I would invite them to read climatologist Dr. Kevin Trenberth’s article, Hurricane Sandy mixes super-storm conditions with climate change, in which he says that “the oft-asked question of whether an event is caused by climate change” is “the wrong question. All weather events are affected by climate change because the environment in which they occur is warmer and moister than it used to be.” I would invite them to listen as I advocate within my church and community for environmental stewardship, which, in my opinion, means that we have to be faithful with the earth that God has given us. Finally, I would invite them to walk through my “hood” to see homes still abandoned one year later, families still displaced one year later; a community devastated and families still fragmented one year later. These are the human and communal costs of our continued faithlessness – the effects of what Christians call sin – to our inattention to, and destruction of, our environment and planet.
I know it’s unlikely that I’ll ever be published in the Christian Post, but I didn’t mention my atheism in this letter. Let’s see. November 15:
Darren Ferguson’s plea for evangelical Christians to recognize the reality of global climate change is a welcome embrace of science-based public policy in the United States — something which communities of faith too often reject. Make no mistake: the accelerating greenhouse effect is a scientific fact — predicted over a hundred years ago, confirmed by experiment and observation, and strongly correlated with industrialized civilization’s CO2 emissions. By the way, the language of researchers is always measured and precise; phrases like “strongly correlated” are how scientists shout.
It bodes ill for our nation and the world that the undisciplined and vociferous voices of climate-change denial are still louder than the soft and careful words of the scientific community — and it reflects poorly on the faithful that those voices are overwhelmingly those of religious fundamentalists.

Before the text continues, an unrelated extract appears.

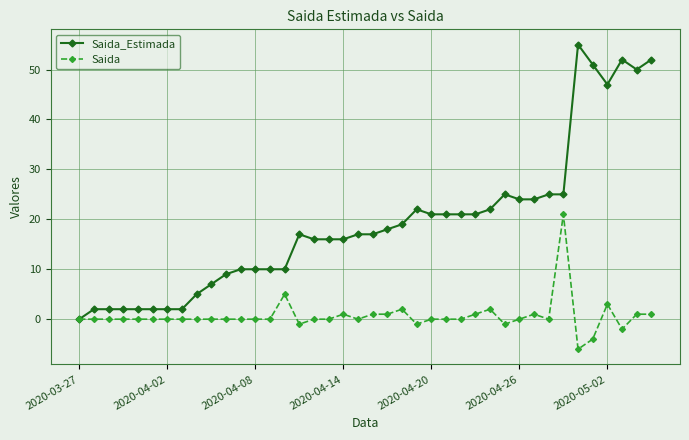

List the series in order of their overall mean, highest first.

Saida_Estimada, Saida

The “historian” David Barton, a prominent public face of evangelical Christianity, recently stated that global warming is real, but claimed it’s Divine punishment for abortions rather than the result of accumulated greenhouse gases in the upper atmosphere. Such absurd assertions (does Mr. Barton really believe that if we outlawed abortion, God would re-freeze the Arctic?) do a grave disservice to the faith of people like Pastor Ferguson — a man who’s faced the climate crisis personally and is in no doubt about the dangers it poses.